Gaius-Augustus / Augustus

Genome annotation with AUGUSTUS
http://bioinf.uni-greifswald.de/webaugustus/
272 stars 107 forks source link

Fix for individual liability setting for extrinsic evidence #385

Closed gmanthey closed 1 year ago

gmanthey commented 1 year ago

Hi,

I've found that the individual liability setting for hints does not seem to work as intended. As long as it was not set, all hints of the source where discarded, rendering all hints without this setting useless. This can also be seen in many of the examples (such as in docs/tutorial/results/augustus.hints.gff), where hints are deleted without giving any reason for the deletion.

I think what I've written here should fix the issue and I've tested it on my own data. Basically as soon as a hint is found that is not ok and the individual liability setting is not set for it's source, the sources liability is set to false. Then, after all hints have been processed, all hints belonging to a source that had an unreliable hint are deleted.

From what I can tell, this should have quite a large performance impact especially on BRAKER, as so far many hints might have incorrectly been ignored.

Please let me know if this doesn't produce the desired behavior, I'm also happy to adjust some things if necessary.

Cheers!

KatharinaHoff commented 1 year ago

Thank you for your effort!

I can confirm that it compiles and runs. I cannot confirm that it makes a difference in accuracy (yet), however my test data set (Drosophila melanogaster with protein input from D. anassae via miniprot) might not have been ideal to check this.

Mario needs to further review the pull request.
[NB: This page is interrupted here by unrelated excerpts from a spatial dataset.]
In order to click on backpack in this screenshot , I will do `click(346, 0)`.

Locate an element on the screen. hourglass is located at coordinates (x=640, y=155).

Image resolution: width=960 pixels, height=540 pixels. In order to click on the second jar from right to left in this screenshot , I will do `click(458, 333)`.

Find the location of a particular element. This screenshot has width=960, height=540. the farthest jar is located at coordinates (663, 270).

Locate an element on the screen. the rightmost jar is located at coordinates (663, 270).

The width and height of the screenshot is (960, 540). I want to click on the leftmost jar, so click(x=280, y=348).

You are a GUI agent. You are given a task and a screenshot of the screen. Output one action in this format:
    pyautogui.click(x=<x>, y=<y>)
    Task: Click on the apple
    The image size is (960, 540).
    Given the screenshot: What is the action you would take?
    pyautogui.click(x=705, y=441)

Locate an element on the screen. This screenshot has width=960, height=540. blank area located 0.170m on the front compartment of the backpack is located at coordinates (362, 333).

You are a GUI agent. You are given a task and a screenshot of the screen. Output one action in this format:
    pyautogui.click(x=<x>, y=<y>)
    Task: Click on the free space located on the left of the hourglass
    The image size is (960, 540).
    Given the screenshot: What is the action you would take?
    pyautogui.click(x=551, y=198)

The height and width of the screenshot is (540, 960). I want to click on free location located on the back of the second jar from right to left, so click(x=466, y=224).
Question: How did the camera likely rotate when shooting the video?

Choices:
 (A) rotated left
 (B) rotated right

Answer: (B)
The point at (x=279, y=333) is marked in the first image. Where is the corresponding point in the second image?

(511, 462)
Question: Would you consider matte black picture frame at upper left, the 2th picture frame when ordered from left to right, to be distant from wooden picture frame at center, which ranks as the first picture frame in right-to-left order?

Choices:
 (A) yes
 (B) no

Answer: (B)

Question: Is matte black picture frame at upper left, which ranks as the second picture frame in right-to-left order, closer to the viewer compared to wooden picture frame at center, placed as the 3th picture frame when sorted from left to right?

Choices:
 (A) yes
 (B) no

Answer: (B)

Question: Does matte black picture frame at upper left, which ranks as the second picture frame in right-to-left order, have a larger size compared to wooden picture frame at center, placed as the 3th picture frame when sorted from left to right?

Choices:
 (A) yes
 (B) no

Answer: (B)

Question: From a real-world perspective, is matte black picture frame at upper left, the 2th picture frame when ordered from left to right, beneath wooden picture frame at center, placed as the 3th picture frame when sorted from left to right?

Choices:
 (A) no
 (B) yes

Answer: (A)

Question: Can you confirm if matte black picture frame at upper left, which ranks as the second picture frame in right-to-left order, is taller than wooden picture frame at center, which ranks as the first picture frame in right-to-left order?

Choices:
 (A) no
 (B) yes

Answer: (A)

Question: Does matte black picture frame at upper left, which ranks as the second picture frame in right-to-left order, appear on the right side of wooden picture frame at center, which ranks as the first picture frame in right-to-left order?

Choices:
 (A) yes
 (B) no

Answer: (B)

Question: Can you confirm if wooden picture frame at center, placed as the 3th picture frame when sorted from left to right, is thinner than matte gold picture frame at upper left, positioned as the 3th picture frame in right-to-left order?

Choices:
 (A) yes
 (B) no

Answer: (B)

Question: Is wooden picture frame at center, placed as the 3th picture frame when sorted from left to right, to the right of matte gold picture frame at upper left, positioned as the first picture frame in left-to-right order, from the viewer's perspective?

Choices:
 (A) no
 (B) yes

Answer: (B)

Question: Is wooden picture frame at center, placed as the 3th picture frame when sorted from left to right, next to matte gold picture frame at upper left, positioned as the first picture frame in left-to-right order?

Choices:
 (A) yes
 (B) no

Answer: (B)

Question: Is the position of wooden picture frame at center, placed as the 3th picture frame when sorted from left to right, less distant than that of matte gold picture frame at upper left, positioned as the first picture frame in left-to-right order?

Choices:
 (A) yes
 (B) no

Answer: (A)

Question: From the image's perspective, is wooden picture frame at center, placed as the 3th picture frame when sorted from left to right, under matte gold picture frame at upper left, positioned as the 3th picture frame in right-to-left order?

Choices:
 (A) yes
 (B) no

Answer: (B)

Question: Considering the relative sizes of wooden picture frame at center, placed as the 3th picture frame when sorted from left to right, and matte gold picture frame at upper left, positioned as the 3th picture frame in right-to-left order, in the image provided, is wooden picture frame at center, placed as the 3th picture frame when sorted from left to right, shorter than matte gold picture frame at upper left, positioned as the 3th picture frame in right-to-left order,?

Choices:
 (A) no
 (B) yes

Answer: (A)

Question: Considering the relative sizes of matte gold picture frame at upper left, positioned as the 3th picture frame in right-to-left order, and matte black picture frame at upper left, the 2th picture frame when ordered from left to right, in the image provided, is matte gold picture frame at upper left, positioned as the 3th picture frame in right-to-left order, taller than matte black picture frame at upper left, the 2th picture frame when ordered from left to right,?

gmanthey commented 1 year ago

Thanks for the quick reply! I've looked a bit into the BRAKER source files and checked what extrinsicCfgFiles it uses and it looks like on default it is not setting the individual_liability setting, which would imply that hints would never be used in BRAKER.

I don't know how much hints will matter for Augustus performance, but according to your paper, it should make quite a difference. I can also imagine that it matters less when Augustus has been trained for the species compared to non-model species without specific training.

gmanthey commented 1 year ago

After looking through the code and the paper a bit more, I'm not to sure if what I've implemented is quite what was intended. At least it doesnt quite fit the vocabulary used most of the time. The way I understand the vocabulary around the hints is that there is the individual hint (such as a single intron), denoted as one line in the hint GFF, the hint group (such as a whole gene), denoted with the grp attribute in the GFF and the hint source (such as proteins from related species) denoted with the src attribute in the GFF.

What I've implemented now is that if one hint from a whole source is not "ok" all hints and hint groups from that source are disregarded. It first looked like that was the intention in the original (buggy) implementation.

In most of the documentation however, it sounds like the group should be disregarded if a hint is not "ok" instead of the whole source. This would also imply that individual hints would be removed if not "ok" if the individual_liability setting is set.

I have a good idea of what to implement for the second option, so if that would be the desired behaviour instead of what I've implemented now, please let me know :)

gmanthey commented 1 year ago

So sorry for bothering you with this, I seem to have completely overlooked the if statement in original line 541, where the individual_liability is only checked if both strands aren't possible. It seems like in the example I had the introns aren't valid splice patterns, so removing the group was correct behavior. To be fair, the indentation in that file is not helping readability (tab size of 8 leads to indentation of 4??) and the setting is applied somewhat ambiguously, as its not used for short introns/cds with negative lengths. From the description I would also expect individual hints to be deleted if they are unsatisfiable, I might have a look at implementing this if I have time and it is something that you would want. I will close this PR for now however, as those issues with the setting are not as urgent as hints not being used (what I thought initially), again, sorry for the false alarm.